Ultimately, the Consiglios did not counter-sign the proposed contract signed by Carmine Capasso, and Capasso's deposit check for $333,000, submitted on May 14, 2014, was later returned to him.
Al Dente LLC wasn't officially incorporated until May 14, 2014, when Hurwitz filed the LLC with the Secretary of the State's Office.
Capasso and Al Dente sued the Consiglios on Aug. 10, 2014, claiming breach of contract and one count of violation of the Connecticut Unfair Trade Practices Act when the property was not conveyed.
They are represented by attorney Laurence V. Parnoff of Bridgeport. Parnoff said his case is based on a July 8, 2014, letter from Deakin where she claims the brothers agreed with Capasso's terms that he would not participate in the second round of bids if they were not sealed and if the bidding could be reopened. She said Al Dente did not want its bids used as a basis to negotiate a higher price later on.
Deakin, in the letter, said on May 14, 2014, the same day Capasso submitted the amended proposed contract, that Robert Lynch, a partner with Keefe, called her office. According to Deakin's letter, Lynch said the Consiglios wanted to explore other offers and that Ruth Consiglio wished to sell to Pepe's, "but that Sally's would come back to Al Dente to see if it would be willing to match any higher offers they may receive."
Parnoff said Capasso was not contacted to match any higher offers and he questioned if there ever were any. Deakin, in her letter, said there were at least two higher offers.
It gets more complicated.
In an Aug. 26, 2014, letter, Tara Knight, Marc Keslow, Kristen Keslow and Alphonse DeLucia indicated that they had voted not to join Capasso's suit and that he could not sue on behalf of Al Dente LLC.
The original list of members in Al Dente included Guiseppe DeLucia, not Alphonse DeLucia, but Knight said as representatives of Portofino's, the pair shared membership in Al Dente.
Knight said Capasso dissolved the original Al Dente LLC and reformulated it with his brother, Vincenzo Capasso.
"I'm surprised she said that," Parnoff said.
On Aug. 10, 2015, Judge Matthew Frechette granted the Consiglios' motion for summary judgment, dismissing Capasso's claims, ruling the proposed contract was never signed by the owners of Sally's and the high bid gave Al Dente only the right to negotiate.
Parnoff, in his challenge to the summary judgment ruling, noted that Capasso, in an affidavit, said Knight said that her husband, Keefe, was the sales representative/broker for Sally's working for a commission contingent on the purchase price.

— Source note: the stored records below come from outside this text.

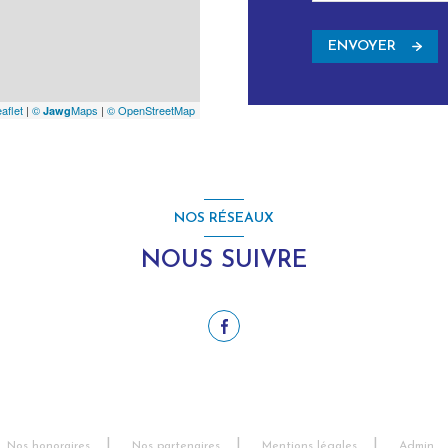
ENVOYER
aflet
|
©
Maps
|
© OpenStreetMap
Jawg
NOS RÉSEAUX
NOUS SUIVRE
Nos honoraires
Nos partenaires
Mentions légales
Admin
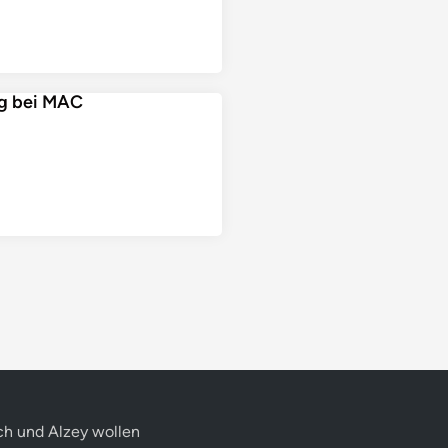
ng bei MAC
h und Alzey wollen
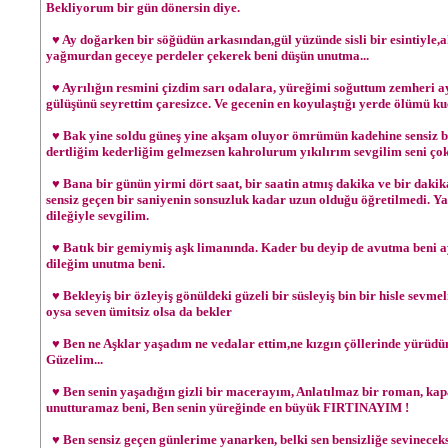
Bekliyorum bir gün dönersin diye.
♥ Ay doğarken bir söğüdün arkasından,gül yüzünde sisli bir esintiyle
yağmurdan geceye perdeler çekerek beni düşün unutma...
♥ Ayrılığın resmini çizdim sarı odalara, yüreğimi soğuttum zemheri a
gülüşünü seyrettim çaresizce. Ve gecenin en koyulaştığı yerde ölümü 
♥ Bak yine soldu güneş yine akşam oluyor ömrümün kadehine sensiz bi
dertliğim kederliğim gelmezsen kahrolurum yıkılırım sevgilim seni ço
♥ Bana bir günün yirmi dört saat, bir saatin atmış dakika ve bir dakik
sensiz geçen bir saniyenin sonsuzluk kadar uzun olduğu öğretilmedi. Y
dileğiyle sevgilim.
♥ Batık bir gemiymiş aşk limanında. Kader bu deyip de avutma beni ay
dileğim unutma beni.
♥ Bekleyiş bir özleyiş gönüldeki güzeli bir süsleyiş bin bir hisle sevme
oysa seven ümitsiz olsa da bekler
♥ Ben ne Aşklar yaşadım ne vedalar ettim,ne kızgın çöllerinde yürüdüm
Güzelim...
♥ Ben senin yaşadığın gizli bir macerayım, Anlatılmaz bir roman, ka
unutturamaz beni, Ben senin yüreğinde en büyük FIRTINAYIM !
♥ Ben sensiz geçen günlerime yanarken, belki sen bensizliğe sevinecek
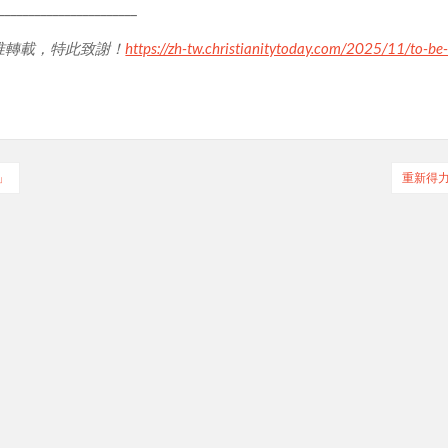
_______________________
准轉載，特此致謝！
https://zh-tw.christianitytoday.com/2025/11/to-be
」
重新得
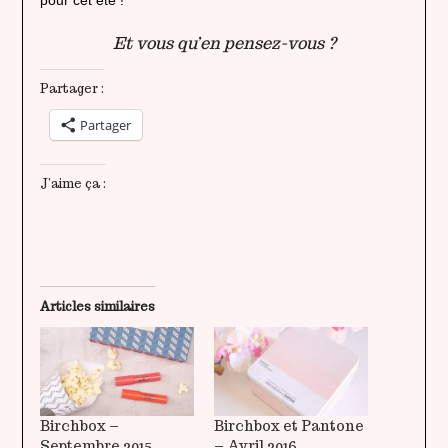
pour cet été !
Et vous qu’en pensez-vous ?
Partager :
Partager
J’aime ça :
Articles similaires
Birchbox –
Birchbox et Pantone
Septembre 2015
– Avril 2016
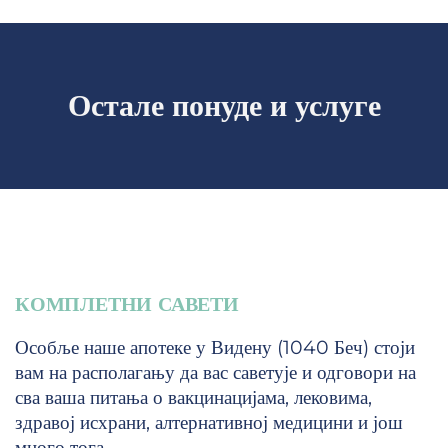
Остале понуде и услуге
КОМПЛЕТНИ САВЕТИ
Особље наше апотеке у Видену (1040 Беч) стоји
вам на располагању да вас саветује и одговори на
сва ваша питања о вакцинацијама, лековима,
здравој исхрани, алтернативној медицини и још
много тога.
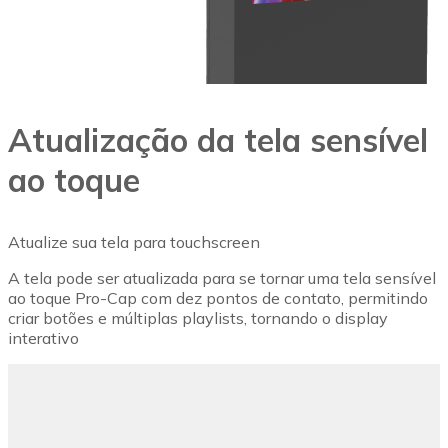
Atualização da tela sensível
ao toque
Atualize sua tela para touchscreen
A tela pode ser atualizada para se tornar uma tela sensível
ao toque Pro-Cap com dez pontos de contato, permitindo
criar botões e múltiplas playlists, tornando o display
interativo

"That is totally false," Knight said in a phone interview. She said he was the attorney for Sally's. Keefe characterized Capasso's statement as "an allegation."
The Lynch, Traub, Keefe & Errante law firm represented the Estate of Flora (Flo) Consiglio, as well as Richard and Robert Consiglio in the suit with Robert Lynch signing much of the correspondence and Keefe authoring several briefs.

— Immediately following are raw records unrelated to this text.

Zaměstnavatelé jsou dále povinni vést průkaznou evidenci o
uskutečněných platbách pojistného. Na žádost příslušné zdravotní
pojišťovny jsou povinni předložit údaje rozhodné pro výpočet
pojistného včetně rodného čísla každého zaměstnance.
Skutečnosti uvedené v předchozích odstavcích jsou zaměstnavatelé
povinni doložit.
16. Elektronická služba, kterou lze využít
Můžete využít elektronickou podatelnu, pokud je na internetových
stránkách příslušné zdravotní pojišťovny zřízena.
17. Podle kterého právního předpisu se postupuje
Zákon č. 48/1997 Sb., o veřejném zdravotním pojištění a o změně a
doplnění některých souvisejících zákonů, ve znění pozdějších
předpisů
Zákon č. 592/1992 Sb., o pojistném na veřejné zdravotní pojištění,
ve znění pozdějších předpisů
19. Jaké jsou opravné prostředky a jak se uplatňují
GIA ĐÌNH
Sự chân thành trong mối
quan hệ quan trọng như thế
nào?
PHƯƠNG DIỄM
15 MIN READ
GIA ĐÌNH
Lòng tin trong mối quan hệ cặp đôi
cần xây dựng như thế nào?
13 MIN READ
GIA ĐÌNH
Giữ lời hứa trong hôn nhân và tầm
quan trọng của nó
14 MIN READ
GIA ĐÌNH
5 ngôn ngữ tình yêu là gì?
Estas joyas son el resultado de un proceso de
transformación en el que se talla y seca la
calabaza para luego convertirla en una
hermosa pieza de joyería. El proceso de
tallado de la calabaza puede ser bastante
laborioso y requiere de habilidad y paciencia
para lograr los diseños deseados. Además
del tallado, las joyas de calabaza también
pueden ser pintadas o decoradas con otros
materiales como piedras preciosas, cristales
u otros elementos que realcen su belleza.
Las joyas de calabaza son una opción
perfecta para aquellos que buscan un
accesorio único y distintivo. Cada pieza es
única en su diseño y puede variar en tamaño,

Attorney Lawrence J. Greenberg of Bernblum and Greenberg represented Ruth Consiglio.
Capasso has said, according to court documents, that Knight, the Keslows and the DeLucias were investors.
The summary judgment ruling is now on appeal. Parnoff said questions of fact remain; both Keefe and Parnoff predict they will prevail in their efforts at the higher court level.
Complicating the sale further is a second suit that has been filed in the case, with Richard and Robert Consiglio suing Carmen Capasso and Al Dente LLC, as now incorporated, charging them with vexatious litigation, abuse of process and tortious interference with a business expectancy.
The Consiglios say that after negotiations with Capasso failed, he became aware that a sale was pending to a separate buyer. They accuse him of carrying out his suit only to stall the sale of Sally's Apizza to someone else and, as an attorney, he should have known he did not have a case.
They further charge that Al Dente LLC has only two members, Carmen and Vincenzo Capasso, and they incorporated only to sue Sally's owners. The Consiglios are seeking compensatory and punitive damages.